Carême 2022 – Lundi de la semaine sainte – 11 avril 2022

Réflexions quotidiennes du Carême 2022:
Lundi de la semaine sainte (2022-04-11)
Un centurion, debout près de la Croix, entendant les dernières paroles de Jésus remettre son esprit entre les mains de son Père et rendre son dernier soupir, dit : "Celui-ci était réellement un homme juste".
C'est le moins que l'on puisse dire de Jésus. Son enseignement et sa façon de vivre et de mourir témoignent d'une authenticité des plus rares chez un être humain. En regardant Jésus, nous voyons un grand maître de l'humanité, un modèle de ce que signifie être humain, et un exemple de ce à quoi nous pouvons aspirer. Mais parce que nous avons le sentiment qu'il est exemplaire et que nous avons tardé à apprendre ce qu'il enseigne, il est plus facile de le mettre sur un piédestal et de l'adorer de loin. C'est méconnaître radicalement son enseignement et son exemple. "Je ne vous appelle pas serviteurs... je vous appelle mes amis". "Je suis en eux et toi en moi, qu'ils soient parfaitement un". "Celui qui croit en moi fera les œuvres que j'ai faites, et il en fera même de plus grandes, parce que je vais vers le Père".
L'histoire que nous avons lue hier et qui nous fait entrer dans la Semaine sainte est - devrait être - très perturbante pour tous, surtout pour ceux qui se considèrent comme ses disciples. Elle change la façon dont nous nous voyons nous-mêmes, et dont nous voyons notre vie, notre mort et le sens ultime. Elle nous secoue brutalement - tout comme Jésus a secoué les disciples endormis à Gethsémani - pour nous réveiller de notre suffisance. Jésus nous demande "qui dites-vous que je suis". Si nous choisissons d'écouter et de réfléchir à notre réponse, nous dépassons l'horizon de tout ce que nous pensons être, pour une connaissance de soi qui nous plonge en Dieu, en l'être sans fin, sans pour autant perdre notre humanité.
Mais nous devons entièrement abandonner et transformer notre nature humaine. Nous devenons inhumains, moins qu'humains, lorsque nous n’arrivons pas à voir cette condition de notre existence. Nous sommes alors capables de crucifier un homme juste et innocent, de bombarder des femmes et des enfants innocents et d'assassiner les citoyens de Boutcha. Si nous ne nous connaissons pas nous-mêmes, nous ne pouvons pas être ce que Jésus nous enseigne que nous sommes.

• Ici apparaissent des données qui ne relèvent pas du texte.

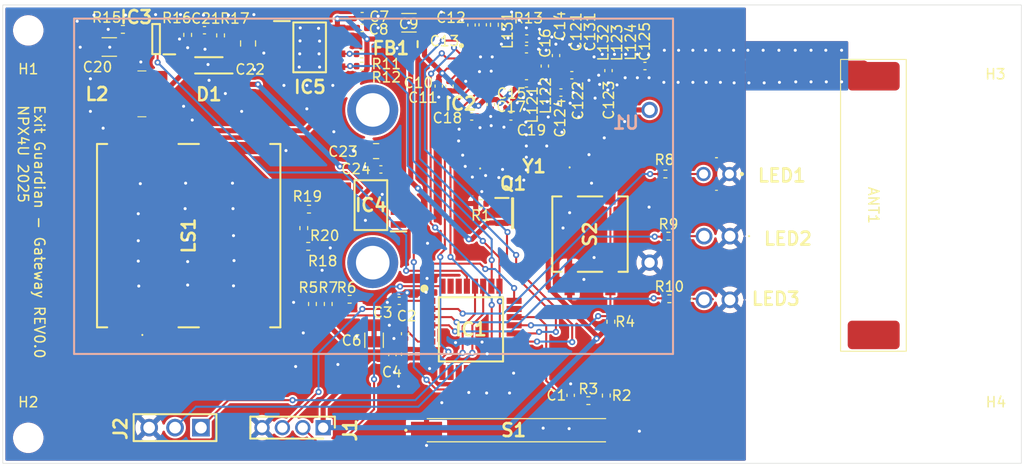
<source format=kicad_pcb>
(kicad_pcb
	(version 20241229)
	(generator "pcbnew")
	(generator_version "9.0")
	(general
		(thickness 1.6)
		(legacy_teardrops no)
	)
	(paper "A4")
	(title_block
		(title "Gateway")
		(date "2025-10-07")
		(rev "REV0.0")
		(company "NPX4U")
	)
	(layers
		(0 "F.Cu" signal)
		(2 "B.Cu" signal)
		(9 "F.Adhes" user "F.Adhesive")
		(11 "B.Adhes" user "B.Adhesive")
		(13 "F.Paste" user)
		(15 "B.Paste" user)
		(5 "F.SilkS" user "F.Silkscreen")
		(7 "B.SilkS" user "B.Silkscreen")
		(1 "F.Mask" user)
		(3 "B.Mask" user)
		(17 "Dwgs.User" user "User.Drawings")
		(19 "Cmts.User" user "User.Comments")
		(21 "Eco1.User" user "User.Eco1")
		(23 "Eco2.User" user "User.Eco2")
		(25 "Edge.Cuts" user)
		(27 "Margin" user)
		(31 "F.CrtYd" user "F.Courtyard")
		(29 "B.CrtYd" user "B.Courtyard")
		(35 "F.Fab" user)
		(33 "B.Fab" user)
		(39 "User.1" user)
		(41 "User.2" user)
		(43 "User.3" user)
		(45 "User.4" user)
	)
	(setup
		(stackup
			(layer "F.SilkS"
				(type "Top Silk Screen")
			)
			(layer "F.Paste"
				(type "Top Solder Paste")
			)
			(layer "F.Mask"
				(type "Top Solder Mask")
				(thickness 0.01)
			)
			(layer "F.Cu"
				(type "copper")
				(thickness 0.035)
			)
			(layer "dielectric 1"
				(type "core")
				(thickness 1.51)
				(material "FR4")
				(epsilon_r 4.5)
				(loss_tangent 0.02)
			)
			(layer "B.Cu"
				(type "copper")
				(thickness 0.035)
			)
			(layer "B.Mask"
				(type "Bottom Solder Mask")
				(thickness 0.01)
			)
			(layer "B.Paste"
				(type "Bottom Solder Paste")
			)
			(layer "B.SilkS"
				(type "Bottom Silk Screen")
			)
			(copper_finish "None")
			(dielectric_constraints no)
		)
		(pad_to_mask_clearance 0)
		(allow_soldermask_bridges_in_footprints no)
		(tenting front back)
		(aux_axis_origin 179.5 159.95)
		(pcbplotparams
			(layerselection 0x00000000_00000000_55555555_5755f5ff)
			(plot_on_all_layers_selection 0x00000000_00000000_00000000_00000000)
			(disableapertmacros no)
			(usegerberextensions no)
			(usegerberattributes yes)
			(usegerberadvancedattributes yes)
			(creategerberjobfile yes)
			(dashed_line_dash_ratio 12.000000)
			(dashed_line_gap_ratio 3.000000)
			(svgprecision 4)
			(plotframeref no)
			(mode 1)
			(useauxorigin no)
			(hpglpennumber 1)
			(hpglpenspeed 20)
			(hpglpendiameter 15.000000)
			(pdf_front_fp_property_popups yes)
			(pdf_back_fp_property_popups yes)
			(pdf_metadata yes)
			(pdf_single_document no)
			(dxfpolygonmode yes)
			(dxfimperialunits yes)
			(dxfusepcbnewfont yes)
			(psnegative no)
			(psa4output no)
			(plot_black_and_white yes)
			(plotinvisibletext no)
			(sketchpadsonfab no)
			(plotpadnumbers no)
			(hidednponfab no)
			(sketchdnponfab yes)
			(crossoutdnponfab yes)
			(subtractmaskfromsilk no)
			(outputformat 1)
			(mirror no)
			(drillshape 0)
			(scaleselection 1)
			(outputdirectory "output/PCB/")
		)
	)
	(net 0 "")
	(net 1 "GND")
	(net 2 "/RF/RF_LINE")
	(net 3 "DOOR")
	(net 4 "V_MEAS")
	(net 5 "NRST")
	(net 6 "VDD")
	(net 7 "RF_VDD")
	(net 8 "Net-(IC2-DCOUPL)")
	(net 9 "Net-(IC2-XOSC_Q1)")
	(net 10 "Net-(IC2-XOSC_Q2)")
	(net 11 "Net-(IC3-FB)")
	(net 12 "+12V")
	(net 13 "Net-(C121-Pad2)")
	(net 14 "Net-(C121-Pad1)")
	(net 15 "Net-(C122-Pad2)")
	(net 16 "Net-(C123-Pad2)")
	(net 17 "Net-(C124-Pad2)")
	(net 18 "Net-(C125-Pad1)")
	(net 19 "Net-(D1-A)")
	(net 20 "/MCU/SDI")
	(net 21 "unconnected-(IC1-PC6-Pad31)")
	(net 22 "/MCU/IRQ")
	(net 23 "unconnected-(IC1-PD1-Pad10)")
	(net 24 "LED_R")
	(net 25 "unconnected-(IC1-PB2-Pad15)")
	(net 26 "unconnected-(IC1-PD6-Pad23)")
	(net 27 "LED_B")
	(net 28 "/Buzzer/BZR_P")
	(net 29 "/MCU/SDO")
	(net 30 "BTN")
	(net 31 "unconnected-(IC1-PB1-Pad14)")
	(net 32 "SDA")
	(net 33 "/MCU/SCLK")
	(net 34 "unconnected-(IC1-PA5-Pad5)")
	(net 35 "TX")
	(net 36 "SCL")
	(net 37 "unconnected-(IC1-PC5-Pad30)")
	(net 38 "LED_Y")
	(net 39 "unconnected-(IC1-PD3-Pad12)")
	(net 40 "RX")
	(net 41 "SWIM")
	(net 42 "unconnected-(IC1-PB0-Pad13)")
	(net 43 "/Buzzer/BZR_N")
	(net 44 "unconnected-(IC1-PB3-Pad16)")
	(net 45 "/Buzzer/BZR_EN")
	(net 46 "/MCU/CS")
	(net 47 "Net-(IC2-RBIAS)")
	(net 48 "Net-(IC2-RF_N)")
	(net 49 "unconnected-(IC2-GDO2-Pad3)")
	(net 50 "Net-(IC2-RF_P)")
	(net 51 "unconnected-(IC4-NC_1-Pad1)")
	(net 52 "Net-(IC4-OUTA)")
	(net 53 "unconnected-(IC4-NC_2-Pad8)")
	(net 54 "Net-(IC4-OUTB)")
	(net 55 "Net-(LED1-A)")
	(net 56 "Net-(LED2-A)")
	(net 57 "Net-(LED3-A)")
	(net 58 "Net-(LS1--_1)")
	(net 59 "Net-(LS1-+_1)")
	(net 60 "BAT_IN")
	(net 61 "Net-(Q1-G)")
	(net 62 "Net-(R2-Pad1)")
	(net 63 "Net-(R5-Pad1)")
	(net 64 "unconnected-(U1-Pad4)")
	(net 65 "unconnected-(U1-Pad3)")
	(net 66 "unconnected-(ANT1-Pad2)")
	(footprint "Capacitor_SMD:C_0402_1005Metric" (layer "F.Cu") (at 225.515 116.92 90))
	(footprint "MyParts:SOT95P237X112-3N" (layer "F.Cu") (at 229.55 135.4))
	(footprint "Resistor_SMD:R_0402_1005Metric" (layer "F.Cu") (at 227.765 116.9 90))
	(footprint "MyParts:SOIC127P599X173-8N" (layer "F.Cu") (at 215.638 134.605 180))
	(footprint "MyParts:SOIC127P602X173-8N" (layer "F.Cu") (at 209.625 119.115))
	(footprint "Capacitor_SMD:C_0402_1005Metric" (layer "F.Cu") (at 235.365 121.85))
	(footprint "Capacitor_SMD:C_0402_1005Metric" (layer "F.Cu") (at 226.615 116.9 90))
	(footprint "Resistor_SMD:R_0402_1005Metric" (layer "F.Cu") (at 209.05 136.86 -90))
	(footprint "Capacitor_SMD:C_0402_1005Metric" (layer "F.Cu") (at 214.78 116.05))
	(footprint "Resistor_SMD:R_0402_1005Metric" (layer "F.Cu") (at 191.29 117.35))
	(footprint "Capacitor_SMD:C_0402_1005Metric" (layer "F.Cu") (at 234.295 123.55 180))
	(footprint "Capacitor_SMD:C_0402_1005Metric" (layer "F.Cu") (at 227.415 124.72 -90))
	(footprint "MyParts:QFP80P900X900X160-32N" (layer "F.Cu") (at 225.462 146.8))
	(footprint "Resistor_SMD:R_0402_1005Metric" (layer "F.Cu") (at 214.75 120.96))
	(footprint "Capacitor_SMD:C_0402_1005Metric" (layer "F.Cu") (at 242.545 120.95))
	(footprint "Capacitor_SMD:C_0402_1005Metric" (layer "F.Cu") (at 225.535 125.9))
	(footprint "Capacitor_SMD:C_0402_1005Metric" (layer "F.Cu") (at 230.915 119.3))
	(footprint "Capacitor_SMD:C_0402_1005Metric" (layer "F.Cu") (at 235.25 153.28 90))
	(footprint "Capacitor_SMD:C_0402_1005Metric" (layer "F.Cu") (at 230.935 118.25))
	(footprint "MyParts:MASM14R810" (layer "F.Cu") (at 229.925 156.7))
	(footprint "MyParts:BLM18SP221SN1B" (layer "F.Cu") (at 220.225 118.8))
	(footprint "Resistor_SMD:R_0402_1005Metric" (layer "F.Cu") (at 244.55 131.55))
	(footprint "Resistor_SMD:R_0402_1005Metric" (layer "F.Cu") (at 209.9 144.31 -90))
	(footprint "Capacitor_SMD:C_0402_1005Metric" (layer "F.Cu") (at 218.42 143.995 180))
	(footprint "MyParts:CD43NP100MC" (layer "F.Cu") (at 193.155 123.68 -90))
	(footprint "Capacitor_SMD:C_0402_1005Metric" (layer "F.Cu") (at 232.715 120.95 90))
	(footprint "Inductor_SMD:L_0402_1005Metric" (layer "F.Cu") (at 237.415 120.9))
	(footprint "MyParts:NX3225GA26000MSTDCRG2" (layer "F.Cu") (at 227.465 129.049999))
	(footprint "Resistor_SMD:R_0402_1005Metric" (layer "F.Cu") (at 236.99 153.8 180))
	(footprint "Resistor_SMD:R_0402_1005Metric" (layer "F.Cu") (at 209.56 135))
	(footprint "Capacitor_SMD:C_0402_1005Metric" (layer "F.Cu") (at 216.62 131.1 180))
	(footprint "Inductor_SMD:L_0402_1005Metric" (layer "F.Cu") (at 230.915 121.5))
	(footprint "MountingHole:MountingHole_2.5mm" (layer "F.Cu") (at 182 157.45))
	(footprint "Resistor_SMD:R_0402_1005Metric" (layer "F.Cu") (at 226.44 134.45 180))
	(footprint "Capacitor_SMD:C_0402_1005Metric" (layer "F.Cu") (at 229.385 125.9 180))
	(footprint "MyParts:HDRV4W55P0X200_1X4_800X200X635P"
		(layer "F.Cu")
		(uuid "744ec9df-b17b-4421-9ec7-4b359046f840")
		(at 210.95 156.45 180)
		(descr "G8250041000YEU")
		(tags "Connector")
		(property "Reference" "J1"
			(at -2.65 -0.25 90)
			(layer "F.SilkS")
			(uuid "07a0d1c5-bbbe-403c-9855-8d1c804e3ffc")
			(effects
				(font
					(size 1.27 1.27)
					(thickness 0.254)
				)
			)
		)
		(property "Value" "G8250041000YEU"
			(at 0 0 0)
			(layer "F.SilkS")
			(hide yes)
			(uuid "ddebf636-3b28-4cca-b1f5-d133d3e3a787")
			(effects
				(font
					(size 1.27 1.27)
					(thickness 0.254)
				)
			)
		)
		(property "Datasheet" "https://cdn.amphenol-cs.com/media/wysiwyg/files/drawing/g825xxx10x0yeu.pdf"
			(at 0 0 0)
			(layer "F.Fab")
			(hide yes)
			(uuid "a994113d-5ac3-4095-90d0-098ceadc2308")
			(effects
				(font
					(size 1.27 1.27)
					(thickness 0.15)
				)
			)
		)
		(property "Description" "Board mount - Header Plug - Pin Header 2.0mm Pitch Vertical,1x4Pin,Gold Flash,LCP,4.0mm*2.0mm*2.8mm"
			(at 0 0 0)
			(layer "F.Fab")
			(hide yes)
			(uuid "fcc5fb1a-dc05-459e-ac38-737634d96f05")
			(effects
				(font
					(size 1.27 1.27)
					(thickness 0.15)
				)
			)
		)
		(property "Height" "6.35"
			(at 0 0 180)
			(unlocked yes)
			(layer "F.Fab")
			(hide yes)
			(uuid "11b02922-f0b1-4115-912a-487626a5551a")
			(effects
				(font
					(size 1 1)
					(thickness 0.15)
				)
			)
		)
		(property "Mouser Part Number" "523-G8250041000YEU"
			(at 0 0 180)
			(unlocked yes)
			(layer "F.Fab")
			(hide yes)
			(uuid "8d43c970-10e5-4d5e-9795-edff1d954ac6")
			(effects
				(font
					(size 1 1)
					(thickness 0.15)
				)
			)
		)
		(property "Supplier Link" "https://www.mouser.co.uk/ProductDetail/Amphenol-Commercial-Products/G8250041000YEU?qs=f9yNj16SXrKPzZ0fvYmqsg%3D%3D"
			(at 0 0 180)
			(unlocked yes)
			(layer "F.Fab")
			(hide yes)
			(uuid "d75c8fc1-ea97-43c8-ba4b-92d46ed2a43b")
			(effects
				(font
					(size 1 1)
					(thickness 0.15)
				)
			)
		)
		(property "Manufacturer" "Amphenol"
			(at 0 0 180)
			(unlocked yes)
			(layer "F.Fab")
			(hide yes)
			(uuid "65415e65-e464-4bf4-961b-147d24ed5e28")
			(effects
				(font
					(size 1 1)
					(thickness 0.15)
				)
			)
		)
		(property "Manufacturer Part Number" "G8250041000YEU"
			(at 0 0 180)
			(unlocked yes)
			(layer "F.Fab")
			(hide yes)
			(uuid "dc17abb3-5fc2-48b6-b595-4001853083dc")
			(effects
				(font
					(size 1 1)
					(thickness 0.15)
				)
			)
		)
		(path "/ec220677-d66d-4ee1-961f-1c93fb46783a/119222d1-04b6-4b83-9b42-e27f5535eae9")
		(sheetname "/MCU/")
		(sheetfile "mcu.kicad_sch")
		(attr through_hole)
		(fp_line
			(start 7.15 1.075)
			(end 7.15 -1.075)
			(stroke
				(width 0.2)
				(type solid)
			)
			(layer "F.SilkS")
			(uuid "c734b0a8-a395-447f-99d0-156d5e62ba28")
		)
		(fp_line
			(start 7.15 -1.075)
			(end 0 -1.075)
			(stroke
				(width 0.2)
				(type solid)
			)
			(layer "F.SilkS")
			(uuid "9ddab507-6896-4ca7-927d-bb0b35fd428f")
		)
		(fp_line
			(start -1.15 1.075)
			(end 7.15 1.075)
			(stroke
				(width 0.2)
				(type solid)
			)
			(layer "F.SilkS")
			(uuid "571fcc65-4fb0-41e9-85bb-91e869a34c94")
		)
		(fp_line
			(start -1.15 0)
			(end -1.15 1.075)
			(stroke
				(width 0.2)
				(type solid)
			)
			(layer "F.SilkS")
			(uuid "9dbbced3-5805-4641-abc1-572713304830")
		)
		(fp_line
			(start 7.4 1.325)
			(end -1.4 1.325)
			(stroke
				(width 0.05)
				(type solid)
			)
			(layer "F.CrtYd")
			(uuid "ed4f132c-b569-4e1c-b86e-a2b2d0ee012c")
		)
		(fp_line
			(start 7.4 -1.325)
			(end 7.4 1.325)
			(stroke
				(width 0.05)
				(type solid)
			)
			(layer "F.CrtYd")
			(uuid "bba86ef6-ef63-4ca7-b60a-e8bfd1fa2edb")
		)
		(fp_line
			(start -1.4 1.325)
			(end -1.4 -1.325)
			(stroke
				(width 0.05)
				(type solid)
			)
			(layer "F.CrtYd")
			(uuid "51e06508-39e4-4485-8c9a-99bdba486cd3")
		)
		(fp_line
			(start -1.4 -1.325)
			(end 7.4 -1.325)
			(stroke
				(width 0.05)
				(type solid)
			)
			(layer "F.CrtYd")
			(uuid "a9843072-2626-47b5-b9b3-a7bb0bcb28f3")
		)
		(fp_line
			(start 7.15 1.075)
			(end -1.15 1.075)
			(stroke
				(width 0.1)
				(type solid)
			)
			(layer "F.Fab")
			(uuid "ee312dee-15e2-4ee8-a844-0ba24ab6f858")
		)
		(fp_line
			(start 7.15 -1.075)
			(end 7.15 1.075)
			(stroke
				(width 
... [614616 chars truncated]
</source>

Dieu est partout présent et pourtant inconnaissable. Mais lorsque nous glissons au-delà de l'horizon de l’ego, nous sommes ainsi. Connaître Dieu et se connaître soi-même signifie entrer dans une voie d'inconnaissance dans laquelle la vision se fait au-delà du filtre de la division.
Dieu est toujours absent - en tant qu'objet. On ne peut connaître Dieu qu'en participant à sa propre connaissance de soi, ce qui ne signifie pas tomber amoureux de Dieu mais tomber dans l'amour qui est Dieu. Pour ma part, le "moi" que je pense être n'est jamais heureux ou comblé car c'est un travail en cours qui pourrait s’arrêter à tout moment par manque de fondement ou parce qu’il est envahi par des forces étrangères.
Au cours de la Semaine sainte, l'Esprit que Jésus a insufflé à l'humanité nous guide pour regarder dans l'abîme que nous redoutons. Il nous enseigne sur tout ce que nous trouvons en perdant.